▸ **TASK TO COMPLETE**
Search the data for the string "AceViral" and copy each line in which it appears.

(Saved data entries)
-=-=-=-=-
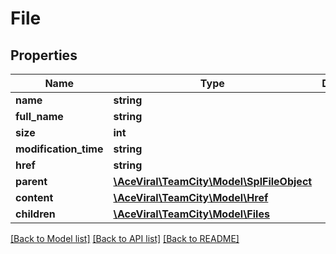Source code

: # File

## Properties
Name | Type | Description | Notes
------------ | ------------- | ------------- | -------------
**name** | **string** |  | [optional] 
**full_name** | **string** |  | [optional] 
**size** | **int** |  | [optional] 
**modification_time** | **string** |  | [optional] 
**href** | **string** |  | [optional] 
**parent** | [**\AceViral\TeamCity\Model\\SplFileObject**](\SplFileObject.md) |  | [optional] 
**content** | [**\AceViral\TeamCity\Model\Href**](Href.md) |  | [optional] 
**children** | [**\AceViral\TeamCity\Model\Files**](Files.md) |  | [optional] 

[[Back to Model list]](../README.md#documentation-for-models) [[Back to API list]](../README.md#documentation-for-api-endpoints) [[Back to README]](../README.md)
-=-=-=-=-
▸ **YOUR SOLUTION**
**parent** | [**\AceViral\TeamCity\Model\\SplFileObject**](\SplFileObject.md) |  | [optional] 
**content** | [**\AceViral\TeamCity\Model\Href**](Href.md) |  | [optional] 
**children** | [**\AceViral\TeamCity\Model\Files**](Files.md) |  | [optional] 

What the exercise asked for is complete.